INPUT MATERIAL section start
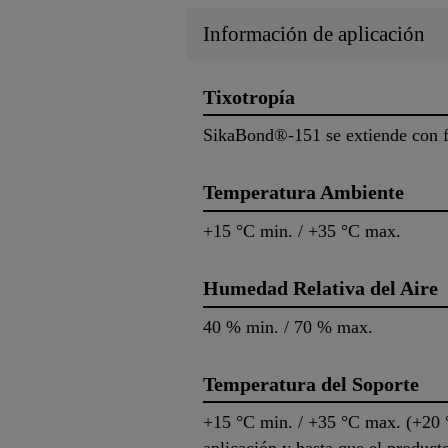
Información de aplicación
Tixotropía
SikaBond®-151 se extiende con fa
Temperatura Ambiente
+15 °C min. / +35 °C max.
Humedad Relativa del Aire
40 % min. / 70 % max.
Temperatura del Soporte
+15 °C min. / +35 °C max. (+20 °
INPUT MATERIAL section end
THE PROBLEM: Please pull every line of text from the listing above, copying each one word for word. Leave the pictures out of your answer.

WRITTEN REPLY:
Información de aplicación
Tixotropía
SikaBond®-151 se extiende con fa
Temperatura Ambiente
+15 °C min. / +35 °C max.
Humedad Relativa del Aire
40 % min. / 70 % max.
Temperatura del Soporte
+15 °C min. / +35 °C max. (+20 °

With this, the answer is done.